L’agence américaine du renseignement aurait appris la fuite de ses données que grâce à son homologue israélien, parvenu à espionner le renseignement russe infiltré sur l’infrastructure de Kaspersky…

Cela peut sembler risible, sinon pathétique. Selon le New York Times, la NSA n’a pas découverte seule que le renseignement russe avait mis la main sur certaines de données et quelques-uns de ses outils : l’agence américaine l’aurait appris de son homologue et allié israélien, qui lui-même se serait invité dans l’infrastructure de Kaspersky. Une affaire pour le moins rocambolesque et sans doute embarrassante pour la NSA. Sous cette lumière, la campagne lancée contre l’éditeur russe outre-Atlantique a des airs de contre-feu pour faire oublier une médiocrité à peine croyable.

Pour mémoire, Kaspersky a bien été victime d’une intrusion, qu’il a lui-même révélée en juin 2015, après la découverte dans l’un de ses bureaux de ce qu’il appelé Duqu 2.0, en raison de ses similitudes avec Duqu. Ce dernier, observé pour la première en 2011 par l’éditeur russe semble avoir été créé à partir de la même plateforme, dite tilded, que Stuxnet. De quoi renvoyer à nouveau du côté de la NSA. Duqu 2.0 aurait notamment été utilisé contre des pays impliqués dans les négociations sur le programme nucléaire iranien, expliquait un peu plus tard Symantec.

Les services de renseignement israéliens auraient découvert les activités de leurs homologues russes en fouinant dans l’infrastructure de Kaspersky. Mais pour l’heure, rien n’indique la moindre complicité de l’éditeur. Mais son infrastructure pourrait avoir été, avant la découverte de sa compromission, sévèrement infiltrée. Eugène Kaspersky vient d’ailleurs d’annoncer une « enquête interne » pour vérifier à nouveau. Ce qui n’est pas sans rappeler des attaques via la chaîne logistique du logiciel, comme celle dont vient tout juste de faire les frais Avast, via Piriform, l’éditeur de Ccleaner dont il a procédé au rachat cet été. 
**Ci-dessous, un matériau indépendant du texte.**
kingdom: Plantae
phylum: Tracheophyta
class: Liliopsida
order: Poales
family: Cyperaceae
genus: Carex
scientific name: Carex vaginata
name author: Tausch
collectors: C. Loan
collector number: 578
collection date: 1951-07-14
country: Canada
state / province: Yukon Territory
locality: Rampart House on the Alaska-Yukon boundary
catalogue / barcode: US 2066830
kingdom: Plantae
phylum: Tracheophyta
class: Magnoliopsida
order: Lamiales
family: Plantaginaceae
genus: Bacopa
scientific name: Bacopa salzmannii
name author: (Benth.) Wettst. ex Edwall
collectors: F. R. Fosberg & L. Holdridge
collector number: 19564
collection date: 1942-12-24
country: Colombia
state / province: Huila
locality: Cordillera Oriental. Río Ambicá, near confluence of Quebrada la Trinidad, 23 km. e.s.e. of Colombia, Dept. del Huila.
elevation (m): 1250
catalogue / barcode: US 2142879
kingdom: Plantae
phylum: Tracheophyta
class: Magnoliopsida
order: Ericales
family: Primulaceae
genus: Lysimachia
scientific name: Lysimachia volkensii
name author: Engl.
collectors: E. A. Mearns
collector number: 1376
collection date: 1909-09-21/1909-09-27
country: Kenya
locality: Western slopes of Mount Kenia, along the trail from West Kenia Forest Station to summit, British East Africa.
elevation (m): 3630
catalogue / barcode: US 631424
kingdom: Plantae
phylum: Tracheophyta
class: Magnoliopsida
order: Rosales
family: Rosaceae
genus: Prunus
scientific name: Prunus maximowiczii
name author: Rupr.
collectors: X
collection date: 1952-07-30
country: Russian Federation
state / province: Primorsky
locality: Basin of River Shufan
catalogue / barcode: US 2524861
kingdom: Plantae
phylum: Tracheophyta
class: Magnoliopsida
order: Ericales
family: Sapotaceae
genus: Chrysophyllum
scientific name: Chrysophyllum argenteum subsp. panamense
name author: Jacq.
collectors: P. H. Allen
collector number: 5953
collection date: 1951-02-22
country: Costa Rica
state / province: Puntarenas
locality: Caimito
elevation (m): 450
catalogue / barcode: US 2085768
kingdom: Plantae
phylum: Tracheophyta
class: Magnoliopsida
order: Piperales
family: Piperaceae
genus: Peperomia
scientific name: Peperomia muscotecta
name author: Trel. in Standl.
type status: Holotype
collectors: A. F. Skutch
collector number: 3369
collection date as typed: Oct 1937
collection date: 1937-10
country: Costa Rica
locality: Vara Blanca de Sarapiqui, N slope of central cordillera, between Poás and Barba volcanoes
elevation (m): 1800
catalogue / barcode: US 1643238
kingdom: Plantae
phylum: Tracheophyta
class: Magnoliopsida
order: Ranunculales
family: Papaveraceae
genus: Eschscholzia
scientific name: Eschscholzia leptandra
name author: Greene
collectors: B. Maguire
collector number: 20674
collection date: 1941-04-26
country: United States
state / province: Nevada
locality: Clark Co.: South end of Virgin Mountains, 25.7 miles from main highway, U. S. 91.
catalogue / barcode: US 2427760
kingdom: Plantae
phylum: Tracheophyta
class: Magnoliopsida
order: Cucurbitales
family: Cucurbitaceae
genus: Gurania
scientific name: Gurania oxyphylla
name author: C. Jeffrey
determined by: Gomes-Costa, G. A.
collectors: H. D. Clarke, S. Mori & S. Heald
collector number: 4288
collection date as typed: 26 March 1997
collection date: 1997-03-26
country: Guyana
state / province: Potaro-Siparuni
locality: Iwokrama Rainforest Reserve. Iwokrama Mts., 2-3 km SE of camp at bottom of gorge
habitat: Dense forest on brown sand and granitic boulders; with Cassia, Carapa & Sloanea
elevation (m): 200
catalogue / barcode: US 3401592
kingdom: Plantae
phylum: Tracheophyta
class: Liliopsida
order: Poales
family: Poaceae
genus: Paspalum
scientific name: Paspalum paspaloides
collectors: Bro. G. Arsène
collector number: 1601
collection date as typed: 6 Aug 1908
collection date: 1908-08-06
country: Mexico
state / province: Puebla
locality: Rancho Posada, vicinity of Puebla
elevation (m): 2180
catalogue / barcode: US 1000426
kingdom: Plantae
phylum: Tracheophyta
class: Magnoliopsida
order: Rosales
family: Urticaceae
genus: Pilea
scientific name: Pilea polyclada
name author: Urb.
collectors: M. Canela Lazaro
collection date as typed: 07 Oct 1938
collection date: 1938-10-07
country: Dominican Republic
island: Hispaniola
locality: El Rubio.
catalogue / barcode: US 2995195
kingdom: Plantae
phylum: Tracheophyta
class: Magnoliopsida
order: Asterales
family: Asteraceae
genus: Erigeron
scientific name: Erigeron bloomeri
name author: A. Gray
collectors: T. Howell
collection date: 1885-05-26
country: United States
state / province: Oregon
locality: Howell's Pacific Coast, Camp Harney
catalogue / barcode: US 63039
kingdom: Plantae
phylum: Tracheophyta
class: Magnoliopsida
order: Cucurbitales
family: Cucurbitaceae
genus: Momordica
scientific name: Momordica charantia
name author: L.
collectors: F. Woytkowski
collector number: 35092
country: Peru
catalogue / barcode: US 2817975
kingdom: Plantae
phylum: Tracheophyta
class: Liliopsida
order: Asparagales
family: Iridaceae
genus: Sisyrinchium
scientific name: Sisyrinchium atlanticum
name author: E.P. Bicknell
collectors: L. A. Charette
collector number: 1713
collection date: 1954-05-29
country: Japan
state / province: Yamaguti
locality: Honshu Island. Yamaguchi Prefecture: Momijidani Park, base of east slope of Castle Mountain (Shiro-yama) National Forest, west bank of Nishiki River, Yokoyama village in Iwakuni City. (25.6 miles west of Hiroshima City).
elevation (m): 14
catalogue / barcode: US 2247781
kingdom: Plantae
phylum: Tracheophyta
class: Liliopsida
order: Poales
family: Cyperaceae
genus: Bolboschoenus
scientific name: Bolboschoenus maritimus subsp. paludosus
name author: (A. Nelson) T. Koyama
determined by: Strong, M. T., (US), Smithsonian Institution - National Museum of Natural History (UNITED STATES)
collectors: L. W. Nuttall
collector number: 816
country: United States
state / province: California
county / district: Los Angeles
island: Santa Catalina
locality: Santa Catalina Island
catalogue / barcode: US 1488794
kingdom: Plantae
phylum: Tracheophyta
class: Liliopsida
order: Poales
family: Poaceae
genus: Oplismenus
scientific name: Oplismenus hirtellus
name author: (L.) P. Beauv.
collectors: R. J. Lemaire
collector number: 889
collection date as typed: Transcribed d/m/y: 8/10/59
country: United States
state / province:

En Europe, le BSI, l’homologue allemand de l’Agence nationale pour la sécurité des systèmes d’information (Anssi), a réitéré son appel à la prudence face aux allégations contre Kaspersky. Pour lui, il n’y a pas de preuve, à ce stade, de collusion entre l’éditeur et les services du renseignement russes. Et pas plus de raison de décourager d’utiliser ses outils.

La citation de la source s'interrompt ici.